I've just belatedly discovered Carlos Ruiz Zafon, a Spanish novelist from Barcelona who's apparently written a couple of interesting novels about Barcelona in the first half of the 20th century: Shadow of the Wind and a prequel of sorts, The Angel's Game. Barcelona l'entre deux guerres? I'm so there.

To be frank, I'm always a little suspicious of books described, as the first one was, as "an international phenomena" [sic]. Even when the book marketer appears to know the difference between Greek irregular plural and singular endings, I worry that novels with this label fall into the same category as those of Paulo Coehlo, James Canfield, and Khalid Hosseini: deluding the typical middlebrow "bookworm" into believing that he or she (and it's usually, to my everlasting mortification and shame, a "she") is a broad and deep reader of Great Literature, in part through the inclusion of some "inspirational" New Age and/or exotic element that never rises to the level of true magic realism or authenticity. It sounds as though The Angel's Game may verge on this classification, and that Zafon, having apparently relocated to the epicenter of literary badness (Los Angeles), may be tending in that direction, but I'll keep an open mind and read it anyways...after I've read the first novel, which might be pretty damn good. Sounds like he's Catalan writing in Spanish to get a wider audience--Catalan purists are probably balking, but that doesn't necessarily discredit the book. The translator is Lucia Graves, granddaughter of Robert, though a literary pedigree like hers doesn't always guarantee a brilliant turn of language.

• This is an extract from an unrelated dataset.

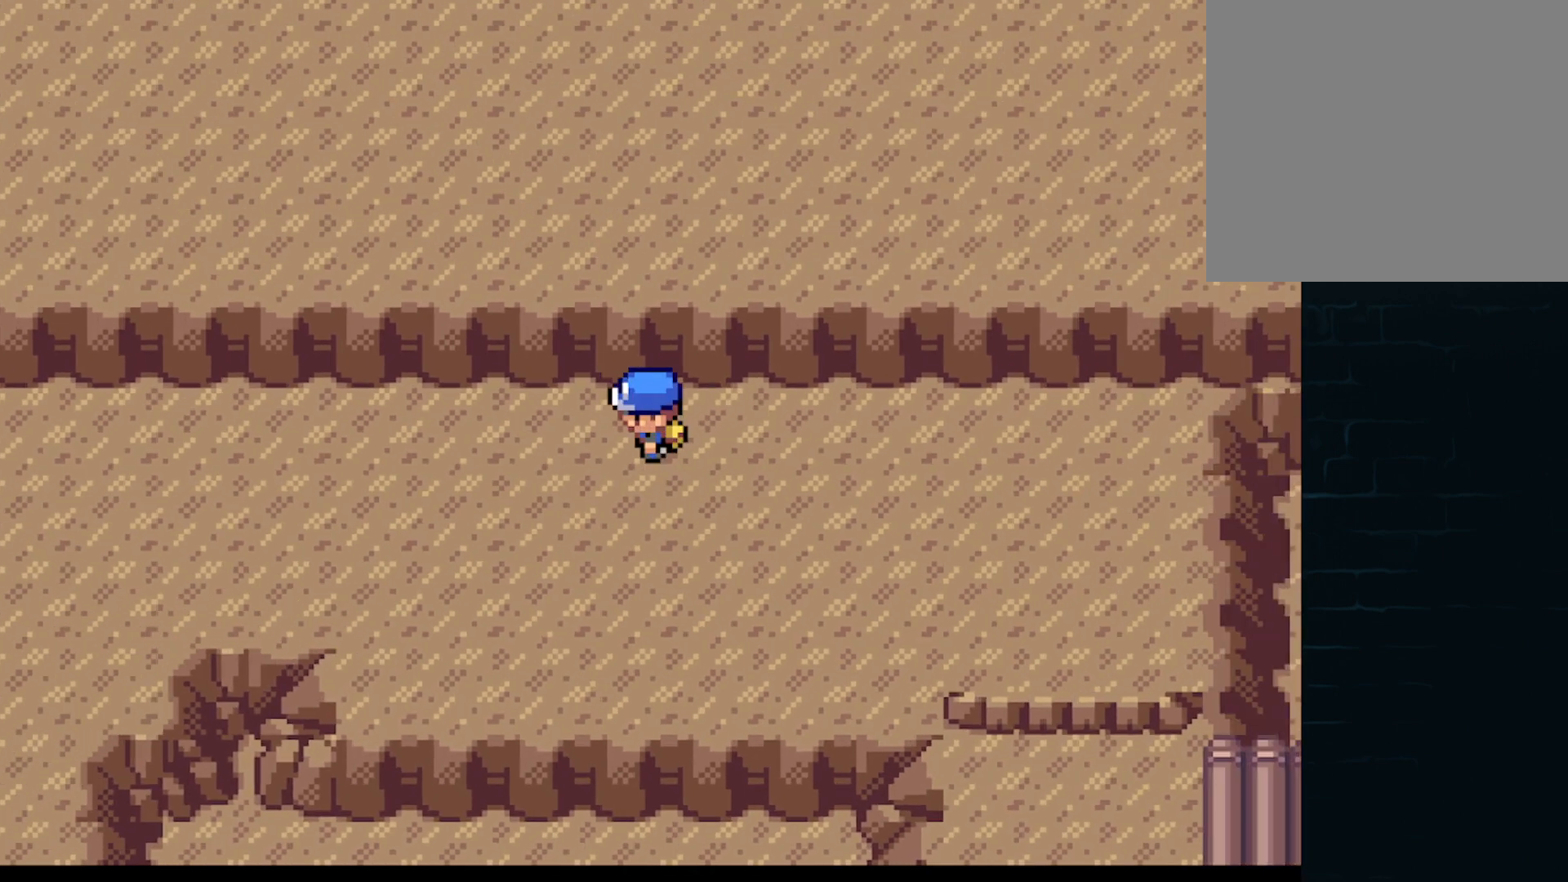
{"buttons": ["A"], "left_stick": "center", "events": [[42, "DPAD_DOWN", "down"], [83, "DPAD_RIGHT", "up"], [125, "DPAD_DOWN", "up"], [125, "DPAD_LEFT", "down"], [208, "DPAD_DOWN", "down"], [208, "DPAD_LEFT", "up"], [208, "DPAD_RIGHT", "down"], [292, "DPAD_DOWN", "up"], [292, "DPAD_LEFT", "down"], [292, "DPAD_RIGHT", "up"], [459, "DPAD_LEFT", "up"], [459, "DPAD_RIGHT", "down"], [500, "DPAD_RIGHT", "up"]]}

Last night, unable to sleep, I started Snow (Turkish writer Orhan Pamuk, who won the 2006 Nobel Prize in Literature). While the jury's still out on whether it's truly good or merely a subway read masquerading as something more profound, I found particularly chilling one early section in which a mild-mannered university administrator is confronted in a pastry shop by a small-town religious fanatic apparently intent on avenging the suicides of a group of devout young Muslim women prohibited by the State from wearing headscarves to class. It really resonated with me after all the news about the appalling murder of George Tiller a couple weeks ago and the way it's been condoned by the right-wing media and the born-again Christian community. The Turkish struggle between modern secular and the traditional religious sensibilities and the resulting violence is instructive. You would think that sort of thing would be behind us, the most powerful, technologically-advanced nation on Earth, but you'd be wrong...and I'm secretly terrified of the political and cultural instability concealed beneath our current optimism.